Gail Shaw SSC Guru Points: 1004504 More actions · Answer 3

Please run the following and post all the results here.

DBCC CHECKDB (< Database Name > ) WITH NO_INFOMSGS, ALL_ERRORMSGS

Take a look at this article. http://www.sqlservercentral.com/articles/65804/

Gail Shaw
Microsoft Certified Master: SQL Server, MVP, M.Sc (Comp Sci)
SQL In The Wild: Discussions on DB performance with occasional diversions into recoverability

We walk in the dark places no others will enter
We stand on the bridge and no one may pass

RPSQL Hall of Fame Points: 3229 More actions · Answer 4

The Database size is 320 GB. I have started to run DBCC Checkdb on that database yesterday. It is running since 20 hours....Any idea why it is taking so long and why it is not completed yet?

In activity monitor it is showing Wait type FCB_REPLICA_WRITE. What can I do now?????

Please answer as it is a production issue and our application is down currently.

Thanks in advance.

Jonathan Kehayias One Orange Chip Points: 26778 More actions · Answer 5

Unless you are normally running CHECKDB (a recommended practice to catch these problems early on and reduce downtime/risk of data loss) and can look at the historical runs for how long it takes to run, there isn't a whole lot that you can do except wait it out. If you stop it, you won't get the information that you need to help resolve the problems.

RPSQL Hall of Fame Points: 3229 More actions · Answer 6

Thanks for your reply. I was littlebit worried as this database is not much large, but it's already a day since I am running this process...It's really taking so long....The thread in activity monitor is suspended and wait type is 'FCB_REPLICA_WRITE'.

Is this normal?

Jonathan Kehayias One Orange Chip Points: 26778 More actions · Answer 7

Per the Book Online, that wait type signals the following:

Occurs when the pushing or pulling of a page to a snapshot (or a temporary snapshot created by DBCC) sparse file is synchronized.
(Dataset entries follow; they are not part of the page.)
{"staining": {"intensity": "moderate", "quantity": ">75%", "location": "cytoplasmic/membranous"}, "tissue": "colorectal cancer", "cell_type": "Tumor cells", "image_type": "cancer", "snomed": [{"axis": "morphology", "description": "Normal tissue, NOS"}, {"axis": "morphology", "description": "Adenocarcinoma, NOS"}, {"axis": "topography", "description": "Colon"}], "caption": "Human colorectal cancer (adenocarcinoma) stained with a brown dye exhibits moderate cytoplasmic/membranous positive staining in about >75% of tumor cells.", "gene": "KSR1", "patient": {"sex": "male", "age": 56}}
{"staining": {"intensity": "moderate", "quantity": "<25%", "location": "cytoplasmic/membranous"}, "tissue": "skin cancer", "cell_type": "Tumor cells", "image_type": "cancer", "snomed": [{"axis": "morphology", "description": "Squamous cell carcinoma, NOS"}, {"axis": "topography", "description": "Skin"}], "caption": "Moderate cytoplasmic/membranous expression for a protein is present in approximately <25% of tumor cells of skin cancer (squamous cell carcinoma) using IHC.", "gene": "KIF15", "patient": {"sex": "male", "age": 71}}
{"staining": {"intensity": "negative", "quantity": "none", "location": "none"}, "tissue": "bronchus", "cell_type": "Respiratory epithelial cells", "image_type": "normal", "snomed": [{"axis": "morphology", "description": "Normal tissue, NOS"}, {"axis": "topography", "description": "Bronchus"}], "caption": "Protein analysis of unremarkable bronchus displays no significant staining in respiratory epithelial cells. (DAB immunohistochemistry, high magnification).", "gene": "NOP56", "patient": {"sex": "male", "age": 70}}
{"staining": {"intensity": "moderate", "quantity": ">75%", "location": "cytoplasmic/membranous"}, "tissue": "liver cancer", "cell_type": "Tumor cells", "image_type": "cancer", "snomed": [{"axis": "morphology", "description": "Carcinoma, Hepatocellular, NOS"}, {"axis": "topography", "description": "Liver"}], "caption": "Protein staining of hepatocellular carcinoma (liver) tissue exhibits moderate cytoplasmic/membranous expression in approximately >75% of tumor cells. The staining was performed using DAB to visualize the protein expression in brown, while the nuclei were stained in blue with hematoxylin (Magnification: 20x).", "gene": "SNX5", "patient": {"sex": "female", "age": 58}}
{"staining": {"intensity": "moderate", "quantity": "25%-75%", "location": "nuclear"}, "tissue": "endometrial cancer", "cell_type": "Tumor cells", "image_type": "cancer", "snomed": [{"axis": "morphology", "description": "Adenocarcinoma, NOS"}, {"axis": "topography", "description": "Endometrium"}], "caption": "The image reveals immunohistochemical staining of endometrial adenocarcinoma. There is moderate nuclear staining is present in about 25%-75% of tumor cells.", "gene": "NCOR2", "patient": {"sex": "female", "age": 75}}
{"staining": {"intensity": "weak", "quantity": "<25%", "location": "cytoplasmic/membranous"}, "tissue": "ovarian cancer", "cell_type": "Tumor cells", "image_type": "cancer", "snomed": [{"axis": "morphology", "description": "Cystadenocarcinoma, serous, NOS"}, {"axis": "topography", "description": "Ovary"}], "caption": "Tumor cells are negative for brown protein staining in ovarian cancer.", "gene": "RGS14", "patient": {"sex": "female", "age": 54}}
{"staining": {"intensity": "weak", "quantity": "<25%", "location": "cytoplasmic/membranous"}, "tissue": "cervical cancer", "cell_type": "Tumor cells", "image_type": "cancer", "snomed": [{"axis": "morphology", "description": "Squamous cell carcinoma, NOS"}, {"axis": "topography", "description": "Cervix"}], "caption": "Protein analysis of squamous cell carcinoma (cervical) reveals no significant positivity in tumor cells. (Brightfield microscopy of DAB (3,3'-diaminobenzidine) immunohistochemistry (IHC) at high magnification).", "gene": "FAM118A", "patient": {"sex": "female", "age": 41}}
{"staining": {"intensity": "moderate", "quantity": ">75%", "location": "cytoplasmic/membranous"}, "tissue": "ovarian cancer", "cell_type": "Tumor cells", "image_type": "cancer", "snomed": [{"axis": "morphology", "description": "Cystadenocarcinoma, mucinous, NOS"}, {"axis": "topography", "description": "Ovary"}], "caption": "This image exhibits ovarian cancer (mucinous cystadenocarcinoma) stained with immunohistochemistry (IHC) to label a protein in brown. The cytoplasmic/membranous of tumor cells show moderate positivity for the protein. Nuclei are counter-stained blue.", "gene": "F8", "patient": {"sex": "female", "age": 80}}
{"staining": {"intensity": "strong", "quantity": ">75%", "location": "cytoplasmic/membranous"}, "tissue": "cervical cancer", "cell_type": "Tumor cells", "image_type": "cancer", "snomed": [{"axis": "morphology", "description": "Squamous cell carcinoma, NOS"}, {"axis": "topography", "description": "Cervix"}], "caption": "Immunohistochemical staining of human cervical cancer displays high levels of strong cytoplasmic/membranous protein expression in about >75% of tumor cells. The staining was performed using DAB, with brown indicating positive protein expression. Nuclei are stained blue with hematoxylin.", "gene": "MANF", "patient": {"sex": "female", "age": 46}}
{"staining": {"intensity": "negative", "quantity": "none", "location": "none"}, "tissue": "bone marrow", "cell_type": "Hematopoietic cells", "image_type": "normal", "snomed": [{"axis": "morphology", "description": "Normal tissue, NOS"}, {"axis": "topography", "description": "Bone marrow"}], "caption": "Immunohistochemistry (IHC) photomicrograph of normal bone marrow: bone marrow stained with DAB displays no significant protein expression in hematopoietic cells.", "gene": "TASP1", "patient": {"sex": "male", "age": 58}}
http://msdn.microsoft.com/en-us/library/ms179984.aspx

Based on that I'd say yes it is normal.

Gail Shaw SSC Guru Points: 1004504 More actions · Answer 8

RPSql (5/12/2009)
It is running since 20 hours....Any idea why it is taking so long and why it is not completed yet?

Maybe because there is corruption.

The checkDB algorithms are written in such a way that they can tell quickly if there is corruption or not, but if there is, then SQL has to go back and do extra detailed searches. it's called a 'deep-dive' and it can make the CheckDB time go up massively.

Wait until it's finished. To tell what's wrong we need the results. If you stop it now you're just going to have to run it to completion later.

Gail Shaw
Microsoft Certified Master: SQL Server, MVP, M.Sc (Comp Sci)
SQL In The Wild: Discussions on DB performance with occasional diversions into recoverability

We walk in the dark places no others will enter
We stand on the bridge and no one may pass

BLADE-1043594 SSCrazy Points: 2576 More actions · Answer 9

The file might be a corrupted one

[font="Comic Sans MS"]+++BLADE+++[/font]:cool:

David Benoit SSC-Dedicated Points: 34562 More actions · Answer 10

Just a thought too, but while the DBCC continues you might want to start looking at backups and ensuring that you have one available and ready to go if the corruption is such that it can't be fixed. So, find the most recent good backup and get it available (if on tape, get it off tape). This can save you some time at the end of this process and allow you to get back online faster if you do have to perform a restore.

Hopefully you won't have to use it though.... 🙂

David

@SQLTentmaker

“He is no fool who gives what he cannot keep to gain that which he cannot lose” - Jim Elliot

RPSQL Hall of Fame Points: 3229 More actions · Answer 11

Hi Gilamonster,

Thanks for your help. I will wait till this process complete and so as our application team..I will post the output here, please help if you can?

One more thing, I have the last backup on this database which is four days older. We didn't get notified as we are using IBM Tivoli to take SQL Backups directly to Tape. Our Storage people notify us after yesterday which is after 3 days!!!!...

Thanks again..

Jonathan Kehayias One Orange Chip Points: 26778 More actions · Answer 12

David Benoit (5/12/2009)
Just a thought too, but while the DBCC continues you might want to start looking at backups and ensuring that you have one available and ready to go if the corruption is such that it can't be fixed. So, find the most recent good backup and get it available (if on tape, get it off tape). This can save you some time at the end of this process and allow you to get back online faster if you do have to perform a restore.
Hopefully you won't have to use it though.... 🙂

You might look at replacement hardware as well. CRC failures are generally physical disk failure and requires replacing the bad disk(s) to rectify the problem.

David Benoit SSC-Dedicated Points: 34562 More actions · Answer 13

Yeah, I have a report that looks at last day of a database backup to avoid things like that. Hopefully you won't have to use the backup. Regardless, have them make sure the tape is available.

David

@SQLTentmaker

“He is no fool who gives what he cannot keep to gain that which he cannot lose” - Jim Elliot

Gail Shaw SSC Guru Points: 1004504 More actions · Answer 14

David Benoit (5/12/2009)
Just a thought too, but while the DBCC continues you might want to start looking at backups and ensuring that you have one available and ready to go if the corruption is such that it can't be fixed. So, find the most recent good backup and get it available (if on tape, get it off tape). This can save you some time at the end of this process and allow you to get back online faster if you do have to perform a restore.

I'd also start checking system event logs, RAID controller/SAN logs, etc. Corruption's usually an IO problem.

Gail Shaw
Microsoft Certified Master: SQL Server, MVP, M.Sc (Comp Sci)
SQL In The Wild: Discussions on DB performance with occasional diversions into recoverability

We walk in the dark places no others will enter
We stand on the bridge and no one may pass